何家骏好一会儿才起身,慢慢的活动针刺一般的肌肉。
银花陪着他在院子里溜圈。
“我瞧中了溪边那块泥地,李老三愿意拿自家两亩多地跟我们换山坡上的一亩。”
“要那泥地做什么?”
溪流是活水,在拐角处有一片淤泥地,因着能含水又肥沃,曾经是上好的良田,可惜随着不断耕种,泥土流失,田地变得越来越低矮,现在就是做水田也不成,一年四季里面就没个水干的时候。

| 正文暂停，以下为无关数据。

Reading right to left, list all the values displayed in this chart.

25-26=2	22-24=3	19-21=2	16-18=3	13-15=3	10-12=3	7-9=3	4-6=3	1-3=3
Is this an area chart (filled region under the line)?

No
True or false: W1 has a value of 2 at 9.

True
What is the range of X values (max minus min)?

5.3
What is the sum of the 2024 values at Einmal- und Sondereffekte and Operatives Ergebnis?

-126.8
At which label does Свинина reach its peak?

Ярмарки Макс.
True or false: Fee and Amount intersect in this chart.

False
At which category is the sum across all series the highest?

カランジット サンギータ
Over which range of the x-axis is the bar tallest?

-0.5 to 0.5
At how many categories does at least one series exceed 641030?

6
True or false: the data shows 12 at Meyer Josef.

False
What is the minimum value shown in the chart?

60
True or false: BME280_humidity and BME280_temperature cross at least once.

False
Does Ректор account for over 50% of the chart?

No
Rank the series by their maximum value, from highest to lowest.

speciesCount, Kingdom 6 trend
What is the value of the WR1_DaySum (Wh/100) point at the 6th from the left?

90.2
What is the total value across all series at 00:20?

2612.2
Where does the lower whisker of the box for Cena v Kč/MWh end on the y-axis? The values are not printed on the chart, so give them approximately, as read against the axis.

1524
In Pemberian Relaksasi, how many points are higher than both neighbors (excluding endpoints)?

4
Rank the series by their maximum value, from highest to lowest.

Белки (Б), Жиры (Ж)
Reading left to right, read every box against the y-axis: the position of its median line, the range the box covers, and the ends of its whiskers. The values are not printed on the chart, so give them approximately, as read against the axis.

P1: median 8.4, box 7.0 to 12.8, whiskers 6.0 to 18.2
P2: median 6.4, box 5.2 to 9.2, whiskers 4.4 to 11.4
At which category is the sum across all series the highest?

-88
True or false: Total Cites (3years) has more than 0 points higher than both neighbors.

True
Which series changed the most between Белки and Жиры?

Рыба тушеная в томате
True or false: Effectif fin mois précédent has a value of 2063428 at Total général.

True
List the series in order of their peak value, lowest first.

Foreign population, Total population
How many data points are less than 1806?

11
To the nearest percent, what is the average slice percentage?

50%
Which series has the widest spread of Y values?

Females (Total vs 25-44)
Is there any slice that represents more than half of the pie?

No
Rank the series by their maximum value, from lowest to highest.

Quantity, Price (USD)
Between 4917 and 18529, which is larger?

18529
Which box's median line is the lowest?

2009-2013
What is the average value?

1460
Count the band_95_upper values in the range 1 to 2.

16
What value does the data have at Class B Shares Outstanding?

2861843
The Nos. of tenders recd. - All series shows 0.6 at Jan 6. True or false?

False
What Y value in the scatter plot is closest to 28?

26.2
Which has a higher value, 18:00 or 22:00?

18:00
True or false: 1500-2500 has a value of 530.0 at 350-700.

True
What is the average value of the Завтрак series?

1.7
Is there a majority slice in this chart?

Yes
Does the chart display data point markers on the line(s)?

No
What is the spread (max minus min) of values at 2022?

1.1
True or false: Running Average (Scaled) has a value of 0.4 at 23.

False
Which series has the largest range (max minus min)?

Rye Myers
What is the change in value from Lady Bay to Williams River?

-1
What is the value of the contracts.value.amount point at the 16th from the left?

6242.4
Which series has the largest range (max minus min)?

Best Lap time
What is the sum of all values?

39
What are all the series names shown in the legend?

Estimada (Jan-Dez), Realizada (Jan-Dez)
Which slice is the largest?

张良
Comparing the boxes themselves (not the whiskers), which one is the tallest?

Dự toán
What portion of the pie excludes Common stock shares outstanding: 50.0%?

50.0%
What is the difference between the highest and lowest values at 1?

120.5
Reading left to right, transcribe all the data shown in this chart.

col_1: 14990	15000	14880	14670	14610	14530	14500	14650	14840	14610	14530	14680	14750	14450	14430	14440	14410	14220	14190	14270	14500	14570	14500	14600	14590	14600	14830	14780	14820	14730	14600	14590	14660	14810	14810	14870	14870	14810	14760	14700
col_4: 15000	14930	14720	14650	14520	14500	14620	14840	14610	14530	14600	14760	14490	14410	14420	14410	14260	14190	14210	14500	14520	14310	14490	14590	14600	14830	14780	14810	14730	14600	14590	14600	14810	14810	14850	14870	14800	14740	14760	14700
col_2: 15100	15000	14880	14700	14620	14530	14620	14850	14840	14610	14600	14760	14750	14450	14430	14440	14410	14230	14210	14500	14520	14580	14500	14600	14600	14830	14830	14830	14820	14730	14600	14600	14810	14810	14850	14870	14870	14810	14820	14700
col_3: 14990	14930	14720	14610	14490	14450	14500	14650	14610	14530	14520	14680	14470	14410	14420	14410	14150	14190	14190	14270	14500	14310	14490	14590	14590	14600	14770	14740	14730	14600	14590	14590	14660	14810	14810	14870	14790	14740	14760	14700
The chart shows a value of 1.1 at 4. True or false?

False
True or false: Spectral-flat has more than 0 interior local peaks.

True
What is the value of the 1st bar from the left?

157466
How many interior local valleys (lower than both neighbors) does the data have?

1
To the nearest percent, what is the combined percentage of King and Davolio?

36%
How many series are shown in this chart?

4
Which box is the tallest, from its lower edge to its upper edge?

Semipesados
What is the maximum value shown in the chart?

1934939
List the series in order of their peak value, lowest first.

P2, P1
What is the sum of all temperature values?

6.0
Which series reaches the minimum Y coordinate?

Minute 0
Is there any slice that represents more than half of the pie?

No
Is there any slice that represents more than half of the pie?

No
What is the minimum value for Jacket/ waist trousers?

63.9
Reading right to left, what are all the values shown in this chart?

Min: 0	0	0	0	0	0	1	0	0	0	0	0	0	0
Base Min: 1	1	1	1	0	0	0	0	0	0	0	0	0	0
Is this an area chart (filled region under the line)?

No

李老三媳妇儿前阵子硬闹着要分家,李家老两口心里不痛快,故意把两亩多不能种的地分给了三儿子,为此,李老三媳妇儿又大闹了一场,弄得几家都疙疙瘩瘩的。
何家骏就是不善耕种,也晓得那块地根本种不了东西。
“我想养莲藕,夏天卖荷花、莲子,冬季卖莲藕,比种地活多了。”银花小声说道。
别的银花就不打算说了,比如买藕种就是个大难题,至少银花从没在县城看到过育好的藕种,而铺子里昂贵的莲子还不知道能不能发芽;比如要养莲藕,还要把那块地好好整一整,旁边打上田埂;比如不管是种还是挖,都是在天凉的时候,这里没有防水的雨裤,光着腿在泥水里泡着可不是好受的……但是,所谓“树挪死人挪活”,靠照部就搬的种地,何家骏估计一辈子就是抄书的命了……
何家骏点了点头,“地里的事就由你做主!”
“爹、娘那边……”
这才是银花找何家俊商量的目的。
“我去说。”何家骏迟疑了一下才接道。
“你只管说书上看到的法子,保证能挣钱,叫爹娘保密,别传的村子里都晓得……”银花不放心的叮嘱起来。
虽则是碎碎念,何家骏却发现自己再找不到比银花说的更好的法子了。